Was none of all this devilry devised
By us: were we without sharp teeth and claws
And living wholly in His peaceful light.
Solace
Written 1915
To stand aside and know your grief and yet
Find no strong word of solace hurts me sore;
With silent helplessness I long to set
Your feet upon firm ground for evermore.
“Dear silent sharer of my suffering, you
Are more at comfort than you think you are;
My parched heart feels your presence like the dew
That comes through silence from some far-off star.”
The Great War
Written 1915
I know not how the men of afterdays,
Illumined by the fires that waste our own,
Will speak of this upheaval: will they see
Only the waste, and hear nought save the moan
Of suffering undeserved: or will they be
Spellbound to love and praise
The grit and grace with which men leapt to death –
Young men all keen for life and great careers,
The strength of will with which they fought their fears
Counting their lives a vapour and a breath
I leave to wiser men and calmer times
The smoothing out of all our troubled thought
Of war and whether it is wholly waste
And merely that; and what old wars have wrought
For man, and if they can be placed
As blunders or as crimes.
Or as one factor by which man evolves
And if our talk of men who sacrificed
Our grafting on old Mahmud to the Christ
Is sound or wise: God speed to him who solves.
The Harvest
Written in the trenches at Fourquevillers at the mouth of a sap directed towards Gommecourt Wood
In Picardy, In Picardy,
The barns are full of garnered grain
Heroically harvested.
Full piteous it is to see
On many a battle wasted plain
The harvest of our youthful dead.
In Picardy, In Picardy
The Reaper came whilst still the corn
Was all unripe: he heeded not
His scythe swept on relentlessly
And youths whose promise was new born
Fell with its sweep and they were not.
In Picardy, In Picardy,
Their youth was early harvested,
The goodly promise unfulfilled
Be yours their kinsmen then to see
The beauty of the youthful dead
Nor let your love for them be chilled.
In Picardy, In Picardy
The ground is rich with Britain’s own
Who gave their utmost; not in vain
If only times to come may see
A juster world than they have known
More frank of love, more free from pain.
Sonnet
‘Written by Sydney before going into action at Bourlon Wood and sent to John to be opened in case he should fall in battle. Thank God the circumstances of opening were very different’.
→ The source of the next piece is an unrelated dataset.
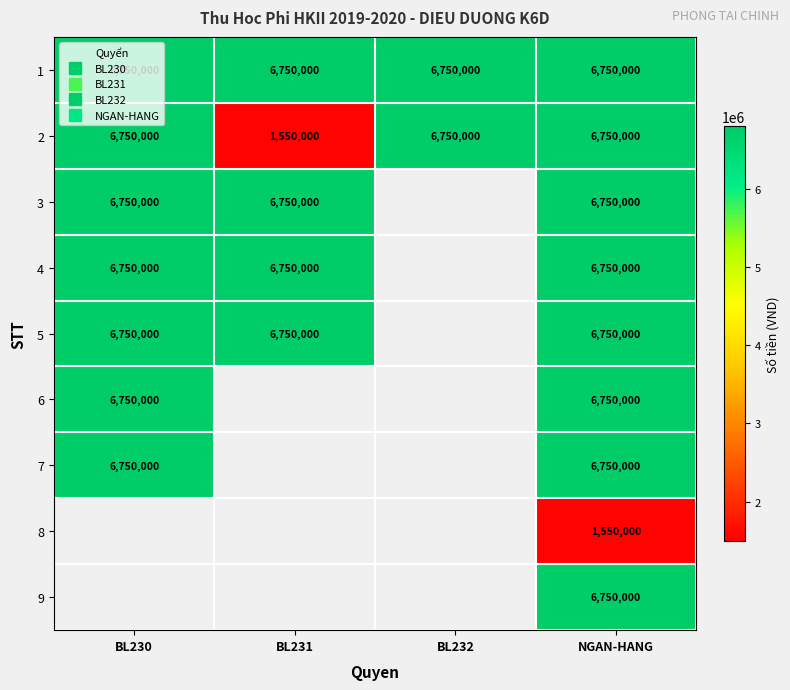

Is it true that 5 equals 6750000.0 at BL230?

True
If I should fall as worthier ones have done
And come no more to England and my own,
no further chance vouchsafed me to atone
For flagging moments in the race I’ve run
Or to complete the work I had begun
I do not wish a tribute wrought in stone
Or any tribute, this I wish alone
To be remembered as a loving son.
Son of a mother, in whose spirit I
Have always found the challenge of God’s light
Wherefrom I may not if I would, take flight
Son of a land that wrought in early days
The freedom which has won her age long praise
Wherefore a son must find it sweet to die.